Tiger sharks Galeocerdo cuvier are a keystone, top-order predator that are assumed to engage in cost-efficient movement and foraging patterns. To investigate the extent to which patterns of oscillatory diving by these animals conform to these patterns, we used a biologging approach to model their cost of transport. High-resolution biologging tags with tri-axial sensors were deployed on 21 tiger sharks at Ningaloo Reef for durations of 5-48 hours. Using overall dynamic body acceleration (ODBA) as a proxy for energy expenditure, we modelled the cost of transport of oscillatory movements of varying geometries in both horizontal and vertical planes for tiger sharks. The cost of horizontal transport was minimized by descending at the lowest possible angle and ascending at an angle of 5-14°, meaning that vertical oscillations conserved energy compared to swimming at a level depth. Reduction of vertical travel costs occurred at steeper angles. The absolute dive angles of tiger sharks increased between inshore and offshore zones, presumably to reduce the cost of transport while continuously hunting for prey in both benthic and surface habitats. Oscillatory movements of tiger sharks conform to strategies of cost-efficient foraging, and shallow inshore habitats appear to be an important habitat for both hunting prey and conserving energy while travelling. Methods Tiger sharks (n=22) were captured and tagged at Ningaloo Reef, Western Australia in April and May 2017 following the methods described in Andrzejaczek et al.
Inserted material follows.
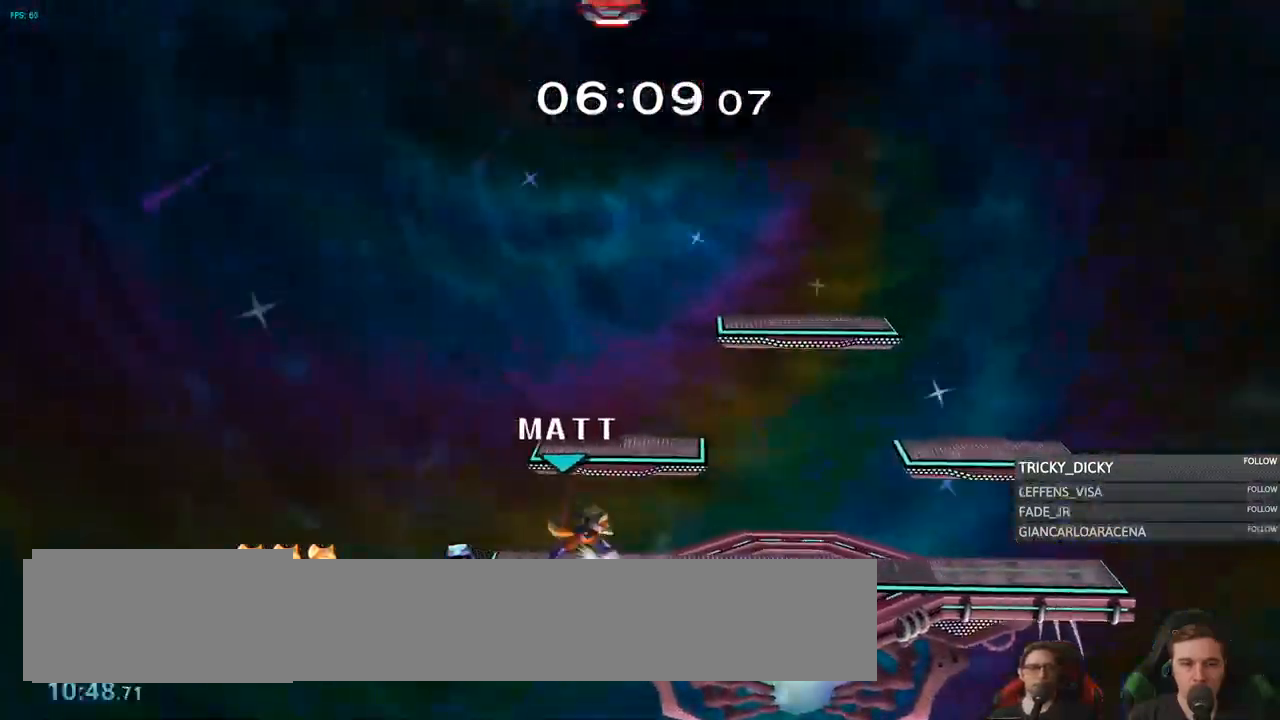
{"dt_ms": 516, "buttons": ["Y"], "left_stick": "down", "right_stick": "center"}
In brief, tiger sharks were captured using baited drumlines and secured alongside a 5.8 m vessel with the leader and tailrope. Either a CATS (Customized Animal Tracking Solutions, Australia) Diary Tag (dimensions and weight with clamp: 15 x 4 x 6 cm and 300 g) or CATS Cam Tag (23 x 4 x 7 cm and 500 g)  were then clamped to the dorsal fins for periods of 7-48 hours (see table S1). All tags were equipped with tri-axial accelerometers, magnetometers and gyroscopes, and sensors for depth, temperature and light. All sensors recorded continuously at 20 Hz. In addition, 14 of the 22 deployments recorded video at pre-programmed hours of the day for a maximum of six hours per deployment. The tags detached from the clamp in the days following tagging, and were recovered using a handheld VHF receiver operated from a vessel. Datasets are in the raw format downloaded from the tags. Deployment notes can be found in the supplementary information of the manuscript.